Sur l’article 700 du code de procédure civile
En vertu de l’article 700 du code de procédure civile, le juge condamne la partie tenue aux dépens ou, à défaut, la partie perdante à payer à l’autre la somme qu’il détermine, au titre des frais exposés et non compris dans les dépens ; que pour cela, le juge tient compte de l’équité ou de la situation économique de la partie condamnée ; que le juge peut, même d’office, pour des raisons tirées des mêmes considérations, dire qu’il n’y a lieu à cette condamnation.
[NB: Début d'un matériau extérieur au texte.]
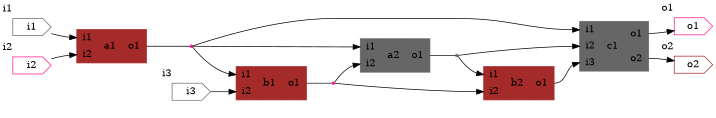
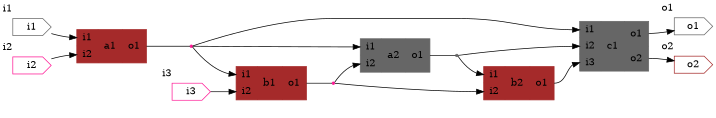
  digraph {
    rankdir=LR
    node [color=deeppink shape=record]
    n1 [color=brown label="{{<i1>i1|<i2>i2}| a1 |{<o1>o1}}" style=filled]
    w1 [shape=point]
    n3 [color=gray40 label="{{<i1>i1|<i2>i2}| a2 |{<o1>o1}}" style=filled]
    n4 [color=brown label="{{<i1>i1|<i2>i2}| b1 |{<o1>o1}}" style=filled]
    n5 [color=gray40 label="{{<i1>i1|<i2>i2|<i3>i3}| c1 |{<o1>o1|<o2>o2}}" style=filled]
    w3 [color=gray40 shape=point]
    n7 [color=brown label="{{<i1>i1|<i2>i2}| b2 |{<o1>o1}}" style=filled]
    w2 [shape=point]
-   o1 [shape=cds xlabel=o1]
+   o1 [color=gray40 shape=cds xlabel=o1]
    o2 [color=brown shape=cds xlabel=o2]
    i1 [color=gray40 shape=cds xlabel=i1]
    i2 [shape=cds xlabel=i2]
-   i3 [color=gray40 shape=cds xlabel=i3]
+   i3 [shape=cds xlabel=i3]
    n1 -> w1 [arrowhead=none tailport=o1]
    w1 -> n3 [headport=i1]
    w1 -> n4 [headport=i1]
    w1 -> n5 [headport=i1]
    n3 -> w3 [arrowhead=none tailport=o1]
    n4 -> w2 [arrowhead=none tailport=o1]
    n5 -> o1 [tailport=o1]
    n5 -> o2 [tailport=o2]
    w3 -> n5 [headport=i2]
    w3 -> n7 [headport=i1]
    n7 -> n5 [headport=i3 tailport=o1]
    w2 -> n3 [headport=i2]
    w2 -> n7 [headport=i2]
    i1 -> n1 [headport=i1]
    i2 -> n1 [headport=i2]
    i3 -> n4 [headport=i2]
  }
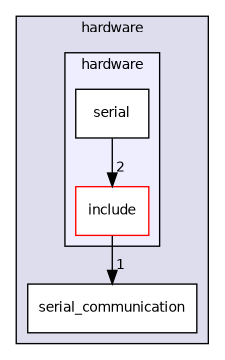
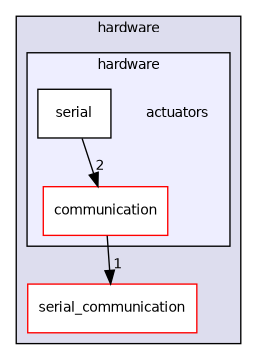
  digraph {
    compound=true
    node [fontname=Helvetica fontsize=10 shape=box fillcolor=white style=filled]
    edge [labeldistance=1.5 labelfontname=Helvetica labelfontsize=10]
-   n2 [color=red label=include]
+   n1 [label=actuators shape=plaintext fillcolor="" style=""]
+   n2 [color=red label=communication]
    n3 [label=serial]
-   n4 [color=black label=serial_communication]
+   n4 [color=red label=serial_communication]
    subgraph cluster_1 {
      bgcolor="#ddddee"
      fontname=Helvetica
      fontsize=10
      label=hardware
      pencolor=black
      n4
      subgraph cluster_2 {
        bgcolor="#eeeeff"
        fontname=Helvetica
        fontsize=10
        label=hardware
        pencolor=black
+       n1
        n2
        n3
      }
    }
    n2 -> n4 [headlabel=1]
    n3 -> n2 [headlabel=2]
  }
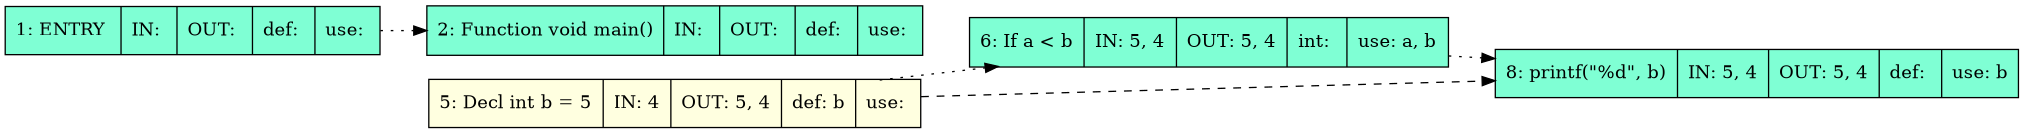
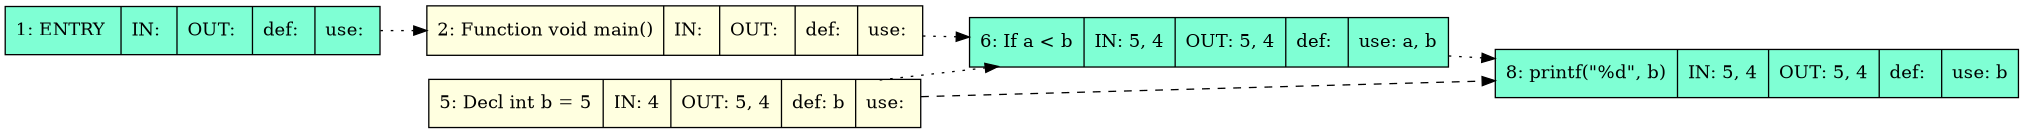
  digraph {
    rankdir=LR
    node [fillcolor=aquamarine shape=record style=filled]
    edge [style=dotted]
    n1 [label="{1: ENTRY\ |IN: |OUT: |def: |use: }"]
-   n2 [label="{2: Function\ void\ main()|IN: |OUT: |def: |use: }"]
-   n3 [label="{6: If\ a\ \<\ b|IN: 5, 4|OUT: 5, 4|int: |use: a, b}"]
+   n2 [fillcolor=lightyellow label="{2: Function\ void\ main()|IN: |OUT: |def: |use: }"]
+   n3 [label="{6: If\ a\ \<\ b|IN: 5, 4|OUT: 5, 4|def: |use: a, b}"]
    n4 [fillcolor=lightyellow label="{5: Decl\ int\ b\ =\ 5|IN: 4|OUT: 5, 4|def: b|use: }"]
    n5 [label="{8: printf(\"%d\",\ b)|IN: 5, 4|OUT: 5, 4|def: |use: b}"]
    n1 -> n2
+   n2 -> n3
    n3 -> n5
    n4 -> n3
    n4 -> n5 [style=dashed]
  }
En l’espèce, Madame [U] [S] sera condamnée à payer à HARMONIE HABITAT, qui a dû recourir à la justice pour faire valoir ses droits, une somme de 150 € au titre des dispositions de l’article 700 du code de procédure civile.
PAR CES MOTIFS
Le Juge des Contentieux de la Protection, après débats en audience publique, statuant par jugement réputé contradictoire et en premier ressort, par mise à disposition au greffe,
DÉCLARE recevable l’action aux fins de résiliation de bail engagée par la société anonyme d’habitations à loyer modéré HARMONIE HABITAT à l’encontre de Madame [U] [S] ;
CONSTATE, par l’effet de la clause résolutoire fondée sur le défaut de paiement des loyers, la résiliation, à la date du 30 avril 2024, du contrat de bail conclu le 7 janvier 2011, portant sur le logement situé 5 avenue de l’Equipage – 2ème étage – Logement n°23 – 44100 NANTES ;
DIT que Madame [U] [S] devra quitter et rendre libre de toute occupation les lieux loués, en satisfaisant aux obligations des locataires sortants, notamment par la remise des clefs ;
ORDONNE à défaut, l’expulsion de Madame [U] [S] ainsi que celle de tous occupants de son chef et ce, au besoin avec le concours de la force publique à l’expiration d’un délai de deux mois suivant la signification d’un commandement d’avoir à libérer les lieux ;
CONDAMNE Madame [U] [S] à payer à la société anonyme d’habitations à loyer modéré HARMONIE HABITAT les sommes suivantes ;
— 818,47 € (HUIT CENT DIX-HUIT EUROS ET QUARANTE-SEPT CENTIMES) au titre des loyers, surloyers, charges et indemnités d’occupation échus et impayés au 12 novembre 2024, échéance du mois d’octobre 2024 incluse, outre les intérêts au taux légal à compter de la présente décision ;
— une indemnité d’occupation égale au montant du dernier loyer, soit la somme de 390,03 € par mois, augmenté des charges, avec revalorisation (indexation ou révision applicable eu égard à la teneur du bail initial), et ce à compter de l’échéance du mois de novembre 2024 et jusqu’à la libération effective des lieux ;
RENVOIE la société bailleresse aux dispositions des articles L 433-1 et L 433-2 du Code des procédures civiles d’exécution concernant le sort à réserver aux meubles ;
CONDAMNE Madame [U] [S] à payer à la société anonyme d’habitations à loyer modéré HARMONIE HABITAT la somme de 150 € (CENT CINQUANTE EUROS) au titre des dispositions de l’article 700 du Code de Procédure Civile ;
CONDAMNE Madame [U] [S] aux dépens en ce compris les coûts de l’assignation, de la notification de celle-ci au Préfet et du commandement de payer en date du 29 février 2024 ;
DÉBOUTE la société anonyme d’habitations à loyer modéré HARMONIE HABITAT de ses demandes plus amples ou contraires ;
RAPPELLE que l’exécution provisoire de la présente décision est de droit ;
DIT qu’une copie de ce jugement sera communiquée au représentant de l’Etat dans le département.
Ainsi jugé et prononcé par mise à disposition au greffe les jour, mois et an susdits.